> _PROVIDED INFORMATION_:
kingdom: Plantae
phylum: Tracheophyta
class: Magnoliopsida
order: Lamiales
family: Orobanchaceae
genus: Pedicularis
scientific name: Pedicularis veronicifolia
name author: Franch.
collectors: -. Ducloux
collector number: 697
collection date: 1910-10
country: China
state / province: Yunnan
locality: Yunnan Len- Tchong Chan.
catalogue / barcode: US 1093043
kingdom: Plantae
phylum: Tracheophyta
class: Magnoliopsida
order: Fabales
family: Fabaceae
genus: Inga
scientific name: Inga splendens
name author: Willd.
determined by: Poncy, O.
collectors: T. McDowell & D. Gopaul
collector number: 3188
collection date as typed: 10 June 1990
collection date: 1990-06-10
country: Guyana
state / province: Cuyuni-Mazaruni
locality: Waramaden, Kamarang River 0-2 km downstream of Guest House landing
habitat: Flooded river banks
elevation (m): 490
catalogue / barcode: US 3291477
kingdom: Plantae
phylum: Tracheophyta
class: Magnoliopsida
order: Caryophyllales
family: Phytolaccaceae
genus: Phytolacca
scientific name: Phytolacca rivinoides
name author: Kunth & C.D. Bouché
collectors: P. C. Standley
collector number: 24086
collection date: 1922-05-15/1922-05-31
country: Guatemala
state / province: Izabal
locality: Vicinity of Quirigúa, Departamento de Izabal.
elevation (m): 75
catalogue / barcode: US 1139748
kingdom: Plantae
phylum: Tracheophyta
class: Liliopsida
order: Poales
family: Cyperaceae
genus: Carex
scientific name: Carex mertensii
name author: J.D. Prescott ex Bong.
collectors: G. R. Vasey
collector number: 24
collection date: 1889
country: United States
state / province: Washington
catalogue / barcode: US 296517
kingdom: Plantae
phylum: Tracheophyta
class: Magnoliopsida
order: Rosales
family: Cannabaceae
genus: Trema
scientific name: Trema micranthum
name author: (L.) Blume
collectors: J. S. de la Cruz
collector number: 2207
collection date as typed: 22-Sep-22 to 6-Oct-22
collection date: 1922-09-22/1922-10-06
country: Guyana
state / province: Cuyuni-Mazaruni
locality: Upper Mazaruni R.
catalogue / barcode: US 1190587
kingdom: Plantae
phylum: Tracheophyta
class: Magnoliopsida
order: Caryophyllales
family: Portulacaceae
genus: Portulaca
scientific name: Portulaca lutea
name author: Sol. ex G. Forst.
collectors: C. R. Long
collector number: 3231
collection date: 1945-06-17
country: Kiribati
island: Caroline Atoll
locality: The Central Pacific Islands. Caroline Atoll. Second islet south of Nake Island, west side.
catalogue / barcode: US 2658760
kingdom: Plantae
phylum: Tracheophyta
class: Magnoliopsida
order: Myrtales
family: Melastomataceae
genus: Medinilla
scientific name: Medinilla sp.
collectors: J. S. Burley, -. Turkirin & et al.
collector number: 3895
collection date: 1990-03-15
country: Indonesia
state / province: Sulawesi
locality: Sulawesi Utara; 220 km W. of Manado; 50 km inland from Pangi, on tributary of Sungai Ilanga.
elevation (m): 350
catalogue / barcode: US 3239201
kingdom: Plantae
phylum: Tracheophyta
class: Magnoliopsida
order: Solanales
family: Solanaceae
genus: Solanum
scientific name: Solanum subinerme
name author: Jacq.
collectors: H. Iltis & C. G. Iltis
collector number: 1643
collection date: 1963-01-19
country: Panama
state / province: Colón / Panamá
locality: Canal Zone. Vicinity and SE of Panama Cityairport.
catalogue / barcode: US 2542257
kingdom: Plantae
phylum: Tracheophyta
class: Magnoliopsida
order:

> _WHAT IS ASKED_:
Switch "collectors" to "collected by" everywhere it occurs in all the items above, and reproduce the lines with nothing else changed.

> _THE OUTPUT_:
kingdom: Plantae
phylum: Tracheophyta
class: Magnoliopsida
order: Lamiales
family: Orobanchaceae
genus: Pedicularis
scientific name: Pedicularis veronicifolia
name author: Franch.
collected by: -. Ducloux
collector number: 697
collection date: 1910-10
country: China
state / province: Yunnan
locality: Yunnan Len- Tchong Chan.
catalogue / barcode: US 1093043
kingdom: Plantae
phylum: Tracheophyta
class: Magnoliopsida
order: Fabales
family: Fabaceae
genus: Inga
scientific name: Inga splendens
name author: Willd.
determined by: Poncy, O.
collected by: T. McDowell & D. Gopaul
collector number: 3188
collection date as typed: 10 June 1990
collection date: 1990-06-10
country: Guyana
state / province: Cuyuni-Mazaruni
locality: Waramaden, Kamarang River 0-2 km downstream of Guest House landing
habitat: Flooded river banks
elevation (m): 490
catalogue / barcode: US 3291477
kingdom: Plantae
phylum: Tracheophyta
class: Magnoliopsida
order: Caryophyllales
family: Phytolaccaceae
genus: Phytolacca
scientific name: Phytolacca rivinoides
name author: Kunth & C.D. Bouché
collected by: P. C. Standley
collector number: 24086
collection date: 1922-05-15/1922-05-31
country: Guatemala
state / province: Izabal
locality: Vicinity of Quirigúa, Departamento de Izabal.
elevation (m): 75
catalogue / barcode: US 1139748
kingdom: Plantae
phylum: Tracheophyta
class: Liliopsida
order: Poales
family: Cyperaceae
genus: Carex
scientific name: Carex mertensii
name author: J.D. Prescott ex Bong.
collected by: G. R. Vasey
collector number: 24
collection date: 1889
country: United States
state / province: Washington
catalogue / barcode: US 296517
kingdom: Plantae
phylum: Tracheophyta
class: Magnoliopsida
order: Rosales
family: Cannabaceae
genus: Trema
scientific name: Trema micranthum
name author: (L.) Blume
collected by: J. S. de la Cruz
collector number: 2207
collection date as typed: 22-Sep-22 to 6-Oct-22
collection date: 1922-09-22/1922-10-06
country: Guyana
state / province: Cuyuni-Mazaruni
locality: Upper Mazaruni R.
catalogue / barcode: US 1190587
kingdom: Plantae
phylum: Tracheophyta
class: Magnoliopsida
order: Caryophyllales
family: Portulacaceae
genus: Portulaca
scientific name: Portulaca lutea
name author: Sol. ex G. Forst.
collected by: C. R. Long
collector number: 3231
collection date: 1945-06-17
country: Kiribati
island: Caroline Atoll
locality: The Central Pacific Islands. Caroline Atoll. Second islet south of Nake Island, west side.
catalogue / barcode: US 2658760
kingdom: Plantae
phylum: Tracheophyta
class: Magnoliopsida
order: Myrtales
family: Melastomataceae
genus: Medinilla
scientific name: Medinilla sp.
collected by: J. S. Burley, -. Turkirin & et al.
collector number: 3895
collection date: 1990-03-15
country: Indonesia
state / province: Sulawesi
locality: Sulawesi Utara; 220 km W. of Manado; 50 km inland from Pangi, on tributary of Sungai Ilanga.
elevation (m): 350
catalogue / barcode: US 3239201
kingdom: Plantae
phylum: Tracheophyta
class: Magnoliopsida
order: Solanales
family: Solanaceae
genus: Solanum
scientific name: Solanum subinerme
name author: Jacq.
collected by: H. Iltis & C. G. Iltis
collector number: 1643
collection date: 1963-01-19
country: Panama
state / province: Colón / Panamá
locality: Canal Zone. Vicinity and SE of Panama Cityairport.
catalogue / barcode: US 2542257
kingdom: Plantae
phylum: Tracheophyta
class: Magnoliopsida
order:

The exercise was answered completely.